Zurich, Berne ou encore Genève ont déjà fait part de leur intérêt. Certains, dont le conseiller communal de la capitale Xavier Company (Les Verts), rêvent de voir Lausanne leur emboîter le pas. Mardi soir, avec d’autres élus Verts, une socialiste (Thanh-My Tran-Nhu) et une POP (Céline Misiego), il a déposé un postulat au Conseil en ce sens. Il pourrait bien être suivi, Lausanne ayant annoncé fin 2018 qu’elle accepterait de conduire de tels projets si la loi le permettait. «Tout le monde s’accorde à penser que le système actuel ne fonctionne pas. La vente est criminalisée, mais la consommation, souvent le fait d’une population jeune, ne l’est pas du tout. Le but de notre postulat est d’anticiper la probable modification de la loi sur les stupéfiants et que la Ville se dote d’un système qui accompagne et sensibilise le consommateur tout en contrôlant le marché et la qualité de ce qui se vend», explique Xavier Company.

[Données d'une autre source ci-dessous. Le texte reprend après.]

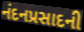
નંદનપ્રસાદની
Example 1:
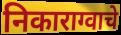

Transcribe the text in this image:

निकाराग्वाचे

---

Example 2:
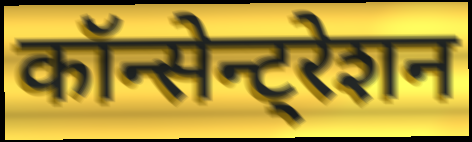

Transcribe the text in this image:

कॉन्सेन्ट्रेशन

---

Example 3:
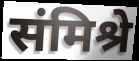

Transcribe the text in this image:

संमिश्रे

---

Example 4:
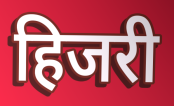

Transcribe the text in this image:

हिजरी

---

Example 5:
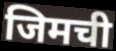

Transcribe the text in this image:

जिमची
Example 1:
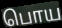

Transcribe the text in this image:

பொய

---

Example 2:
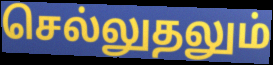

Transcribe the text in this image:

செல்லுதலும்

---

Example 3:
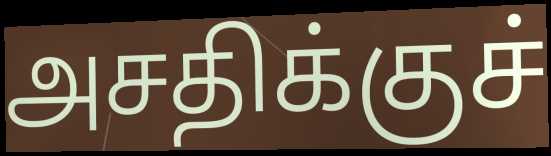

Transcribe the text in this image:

அசதிக்குச்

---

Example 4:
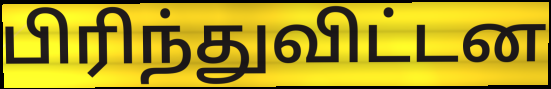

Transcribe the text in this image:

பிரிந்துவிட்டன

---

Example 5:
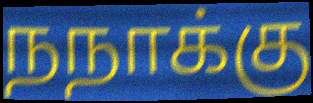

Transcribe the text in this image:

நநாக்கு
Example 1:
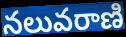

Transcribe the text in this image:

నలువరాణి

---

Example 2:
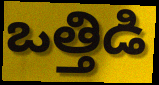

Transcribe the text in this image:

ఒత్తిడి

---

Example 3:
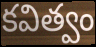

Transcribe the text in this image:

కవిత్వం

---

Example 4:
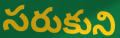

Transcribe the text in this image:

సరుకుని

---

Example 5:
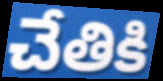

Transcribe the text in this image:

చేతికి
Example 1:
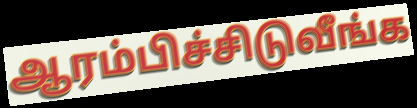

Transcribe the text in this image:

ஆரம்பிச்சிடுவீங்க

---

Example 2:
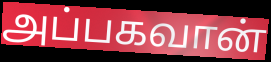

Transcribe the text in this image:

அப்பகவான்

Mais, concrètement, comment imaginer la mise en pratique d’une telle idée? Les amateurs de fumette qui rêvent de voir Lausanne ressembler à Amsterdam, San Francisco ou encore Montréal, où les herbes les plus fortes se vendent sans véritable contrôle, en seront pour leurs frais. «Il ne s’agirait pas d’un modèle ultralibéral à l’image de celui de San Francisco. Le projet que nous imaginons vise à tester la réglementation sur des consommateurs majeurs avérés et volontaires. Ils s’inscriraient dans un club où ils seraient accompagnés par des personnes aptes à gérer ces problématiques et au sein desquels la qualité des produits serait contrôlée. Les personnes à risque, telles que celles souffrant d’un trouble psychiatrique, ne pourraient pas participer», poursuit l’avocat.

En marge de ces garde-fous, l’écologiste est convaincu que de tels endroits auront un impact sur le deal de rue. Sans son produit d’appel, il réduirait comme peau de chagrin.